I slowly open the door of my cabin and step outside on the front porch. The night is black, with only starlight shedding a subtle glow. I could cut the humid air outside with a knife. With the entire inside of my cabin lined in various kinds of wood, it stays fairly dry. The stark humid contrast to the outdoors is a sensory blast. The woods are dead still, and the constellation Orion is in the southern sky as it always is for my hunting in October. I stare up at it for a few moments and think. How awesome is my God.
As I began my northward walk to archery hunt, there is a faint setting crescent moon in the east but nary a hint of sunrise yet. The occasional rustle of popple leaves breaks the silence. They and the oaks are the only trees that still have leaves.
The leaves underfoot are silent with the damp heavy air. I decide to turn right back around and go back to the cabin to remove an underlayer of clothing since it is 65 degrees. The walk northward is totally silent, but even so, I jump two deer who snort at me several times as I stand still listening. I have clicked off my green Stylus flashlight. The deer wait silently, wanting to hear my noise again so as to identify me, but I do not accommodate them. Soon they are walking again. As I stand here in the dark, I think again, How awesome is my God.
That encounter busted my chance of getting to and at sitting in the south food plot undetected, so I continue further to a new tree stand I just put up, nestled in a fallen oak tree on the north 40. It is more of a firearms seasons stand than an archery stand, but I want to test my various stands to see where and when deer are moving so when I have hunter guests I can put them in good spots.
I stand at the base of my tree in the dark and grab hold of the tree. I can smell the moist oak bark of the tree and the wet leaves around me as I inch up, step by step. Ascending in silence, I settle in and watch the sunrise. I lean my head back and close my eyes. How awesome is my God. the thought comes again.

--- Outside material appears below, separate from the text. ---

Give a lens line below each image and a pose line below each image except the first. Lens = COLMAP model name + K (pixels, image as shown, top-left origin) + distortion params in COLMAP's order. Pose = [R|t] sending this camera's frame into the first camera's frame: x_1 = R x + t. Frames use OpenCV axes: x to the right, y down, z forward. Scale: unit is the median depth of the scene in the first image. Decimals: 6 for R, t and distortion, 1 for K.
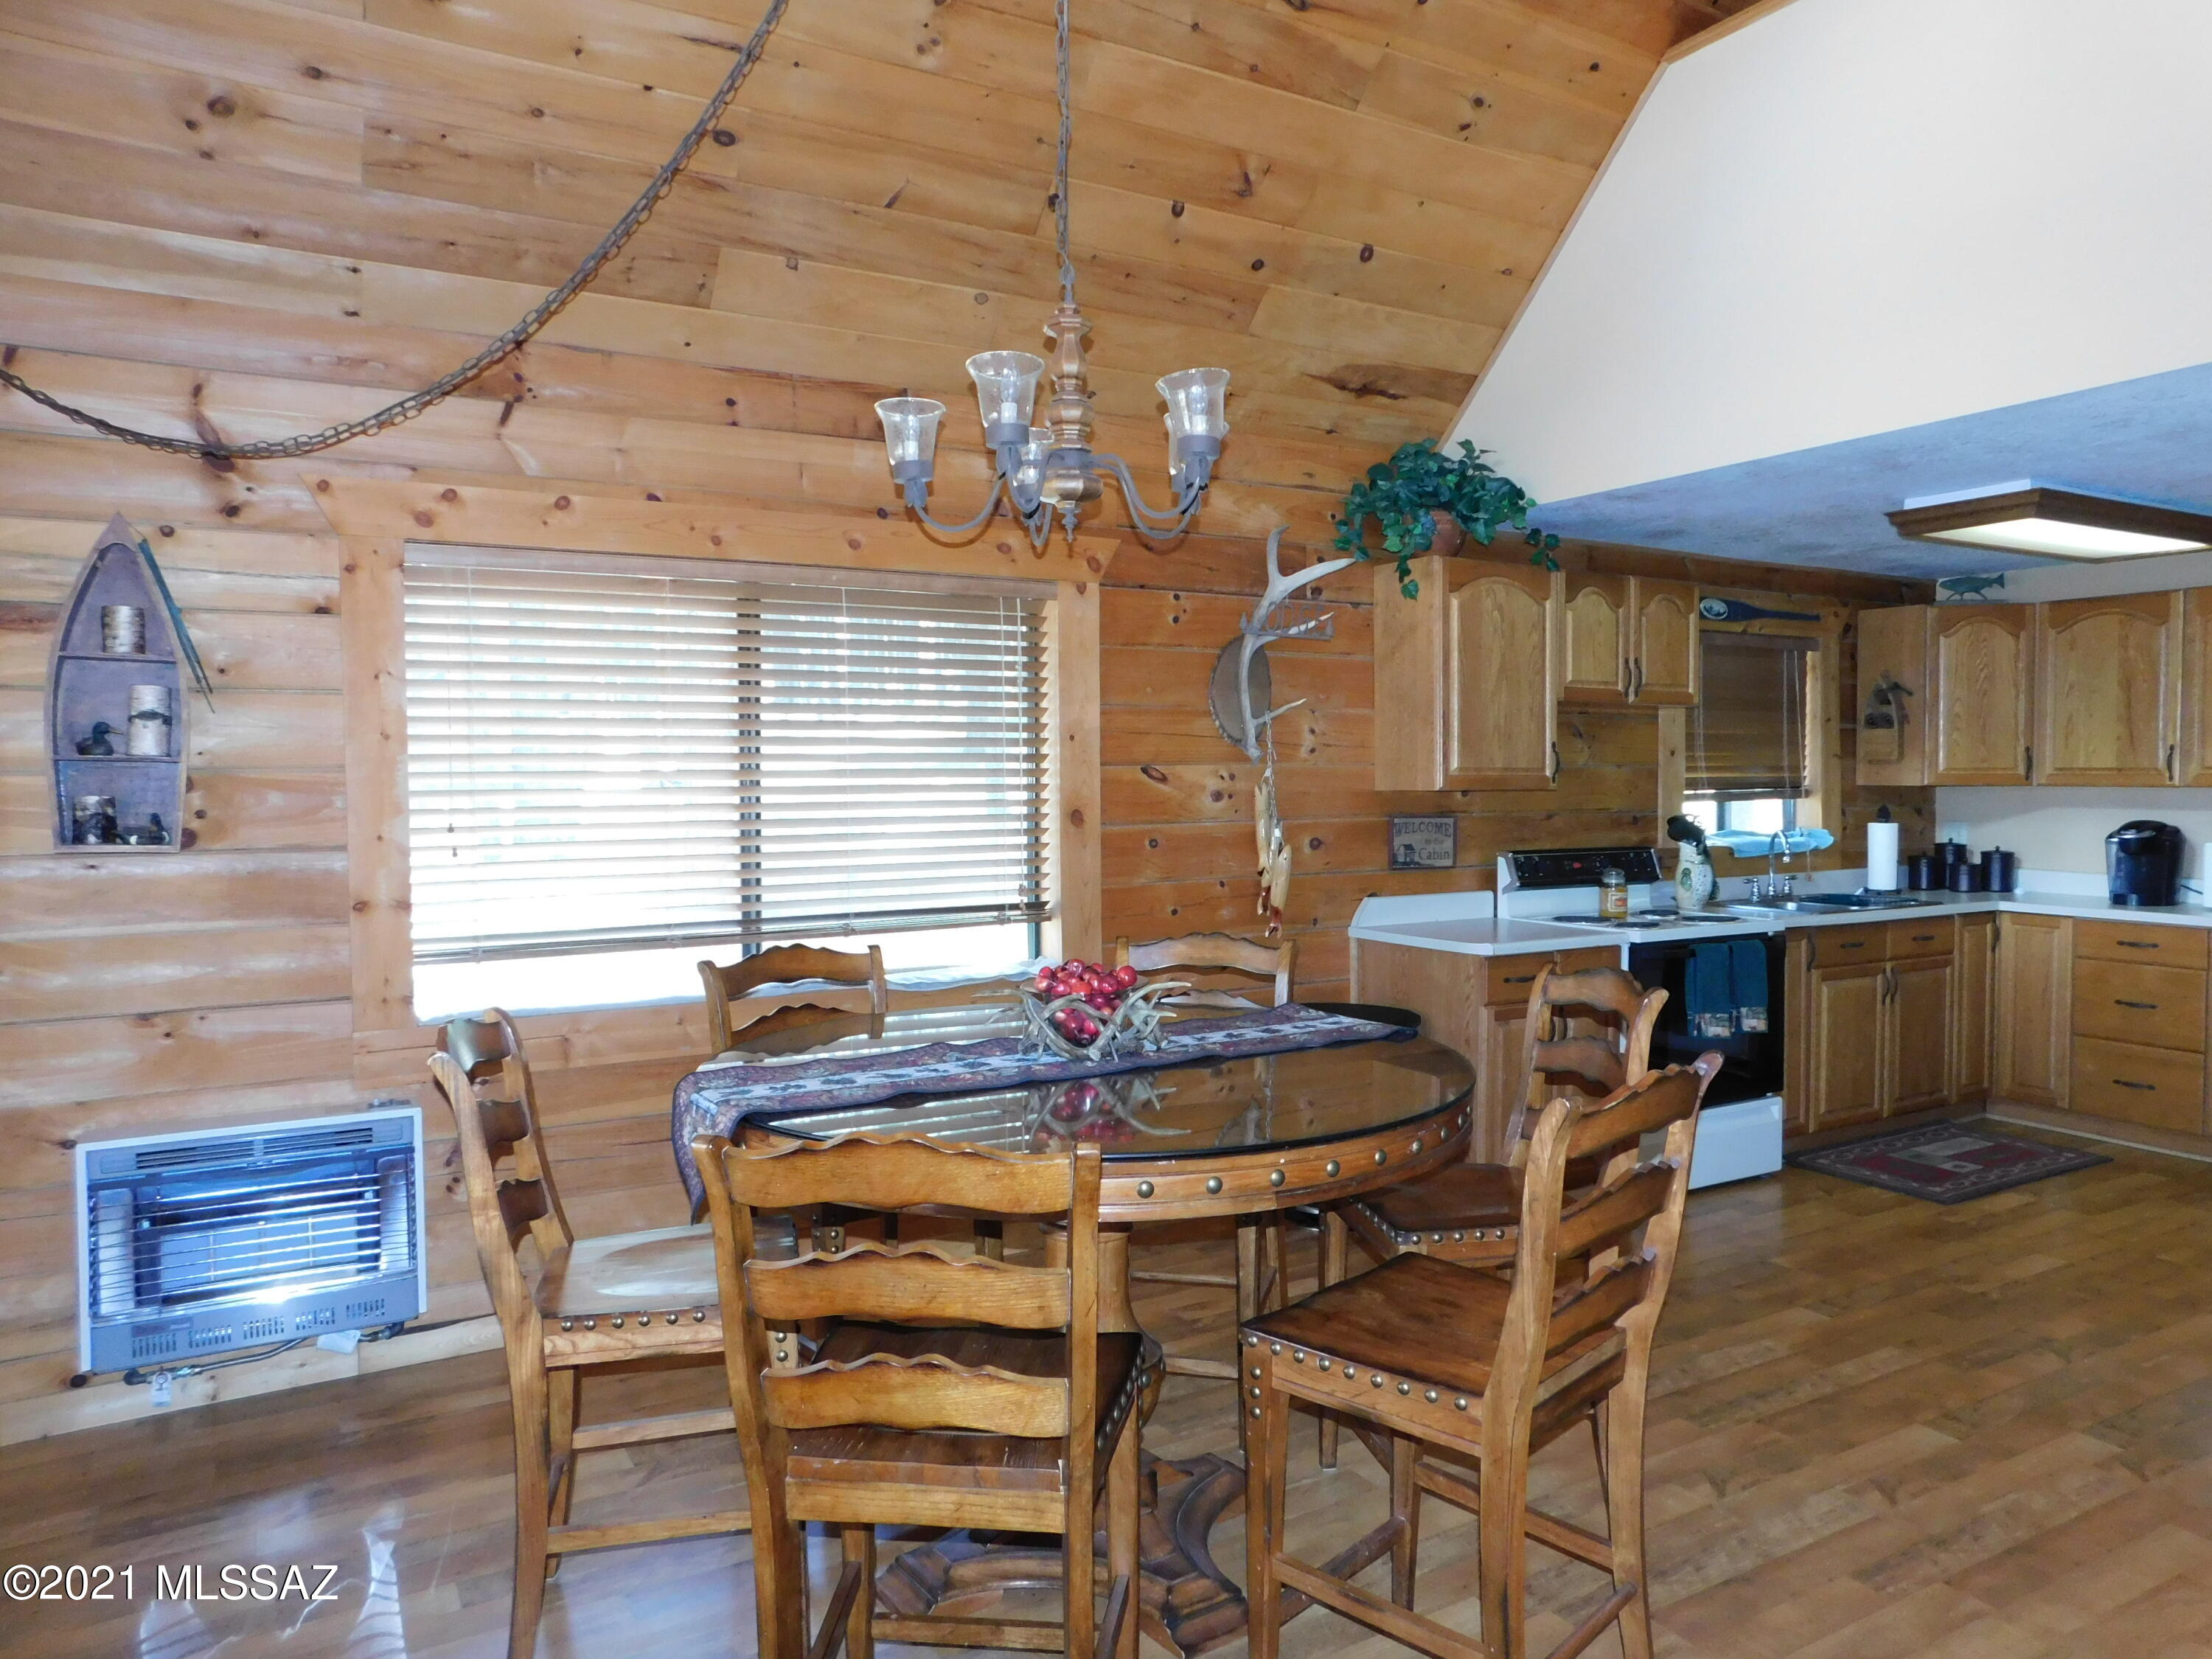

There are no deer today, but plenty of squirrledge. By 9am it appears as though nothing is going to happen, so I still-hunt back to camp, taking one hour to creep slowly rather than the usual ten minutes the walk to camp would usually take. Besides flushing several grouse and sneaking up on a couple of squirrels, the trek back is uneventful. The air is uncharacteristically heavy for October and the sun is beginning to poke hazily through the horizon of soaring trees all around me. The forest floor last week was brilliant yellow and red with the fresh fallen leaves. Now it has aged to that amber monochrome of fall. I walk softly, like a bear, testing each step to avoid snapping a twig underfoot. I have an arrow nocked in the event I jump something worth shooting.
God's creation is a signature of how awesome He is. There is not a time I am out in it, that I am not stunned to appreciative silence of every nuance and smell of it. Every tiny detail, the magnificence of the heavens, the majesty of aged oaks, the gnarled roots of trees toppled by tornadoes, tiny orange mushrooms or a squirrel staring me down in uncertainly of what I am. There are times when I am led to simply fall to my knees in the middle of the woods with my arm upstretched to my Abba Father, in praise and thanks to Him for the privilege of partaking in His creation. Being an archery hunter means mostly being in this nature wonderland alone, but what better way to worship my Awesome God.